Ovviamente rimangono rischi legati a vulnerabilità, firmware, bug che si possono ridurre aggiornando i dispositivi all’ultima versione del sistema. È raro che un utente si ricordi di aggiornare la telecamerina con la quale osserva da fuori casa il proprio gatto ma è importante ricordare che se l’obiettivo punta sul proprio divano o peggio ancora in bagno o in camera da letto, sarebbe opportuno considerare la possibilità di spegnere i dispositivi quando si è in casa o comunque tenerli aggiornati.
Uno dei consigli più validi, in ogni caso, è proprio quello di non puntare questi oggetti in aree “intime” come camera da letto o bagni, considerando sempre la possibilità che i video ripresi possano uscire ed essere divulgati. L’esfiltrazione di video della cuccia del gatto o del cane, per esempio, per quanto fastidiosa può essere di poco interesse rispetto invece ai video ripresi in camera da letto o in bagno, zone nelle quali assolutamente i sistemi di sorveglianza andrebbero evitati o spenti se in presenza.
Se abbiamo router come Eero o Google Mesh, possiamo anche periodicamente controllare a quanto ammonta il traffico trasmesso verso l’esterno dalle nostre telecamere o dal nostro impianto di sorveglianza: se siamo stati in casa tutto il giorno e sono usciti diversi GByte di dati dall’impianto, è possibile che ci sia qualcosa che non va e che qualcuno si sia connesso per esfiltrare i dati.
Non tutti i router hanno questa funzionalità di controllo “granulare” della quantità di dati scaricati e inviati verso l’esterno ma se è disponibile il consiglio è di utilizzarla proprio per verificare se ci sono attività anomale di esfiltrazione.
I rimedi dopo l’attacco
Nella vicenda De Martino emerge in modo evidente il tentativo delle vittime di rimediare alla fuoriuscita e divulgazione dei video tramite il ricorso all’autorità giudiziaria. Sicuramente ottima cosa dal punto di vista civile, ma poco utile per evitare la diffusione dei filmati, che una volta usciti dal controllo diventa praticamente impossibile fermare.

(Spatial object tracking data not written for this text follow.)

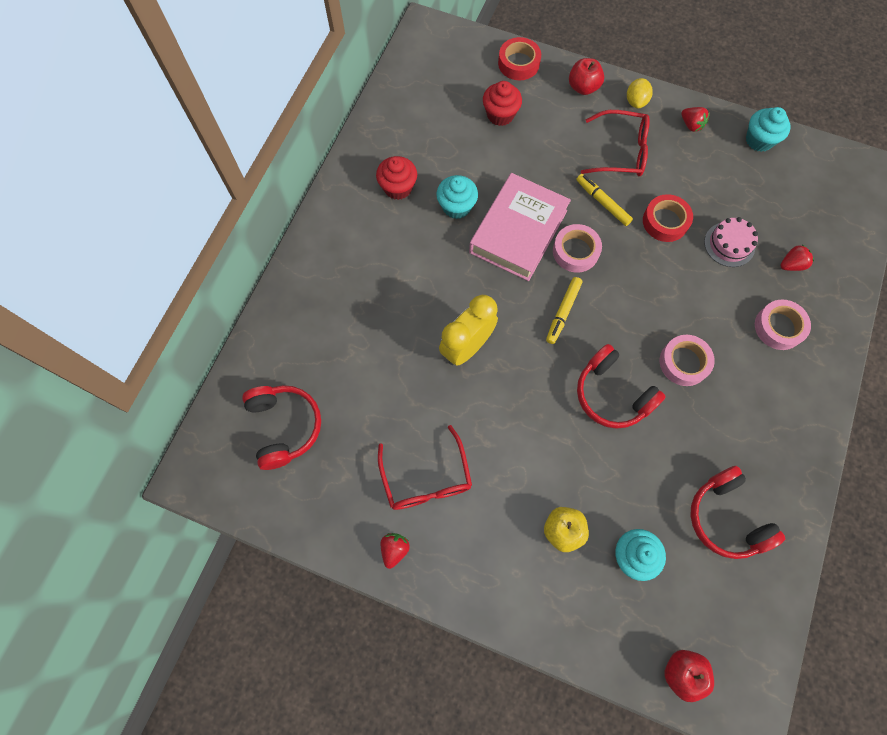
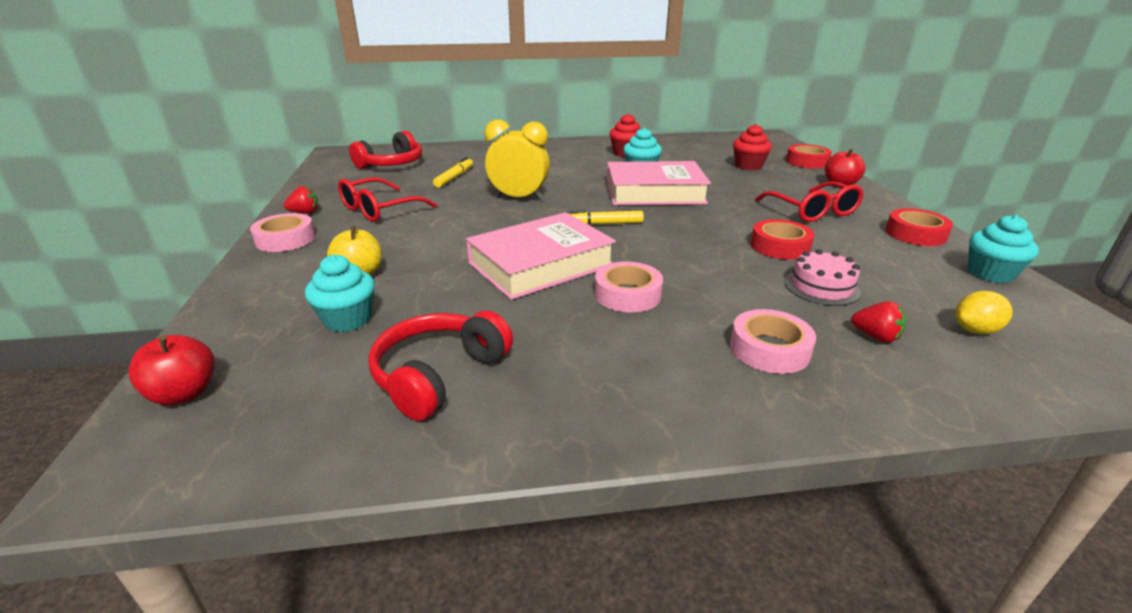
camera: 60 degrees right, 40 degrees down
(575, 251) = (673, 216): pink tape -> pink tape (285, 239)
(602, 202) = (744, 215): yellow marker -> yellow marker (454, 177)
(612, 394) = (541, 264): red headphones -> pink book
(636, 102) = (877, 206): yellow lemon -> yellow lemon (975, 330)
(691, 125) = (915, 234): red strawberry -> red tape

Certamente se pubblicati su siti di streaming “ufficiali” è possibile richiederne il “takedown” e la immediata rimozione, ma nella realtà i gruppi di condivisione fanno uso di piattaforme cifrate e chiuse come Telegram, Singal, Kik, etc… che non permettono né di visionare cosa si stanno scambiando le persone né di eliminare i contenuti.
L’intervento post divulgazione quindi è molto limitato, si può certamente ricorrere al Garante della Privacy come ha fatto il De Martino, ma senza sperare che sia risolutivo. Chiaramente qualcuno si farà delle remore in più e, letto l’intervento del Garante, comprenderà che la divulgazione dei video non solo è un illecito ma è anche un reato.
Purtroppo qualunque contromisura presa dopo l’esfiltrazione dei video è poco efficace, motivo per il quale è importante investire del tempo a prevenire l’eventuale attacco o accesso e mettere in sicurezza i propri sistemi di videosorveglianza.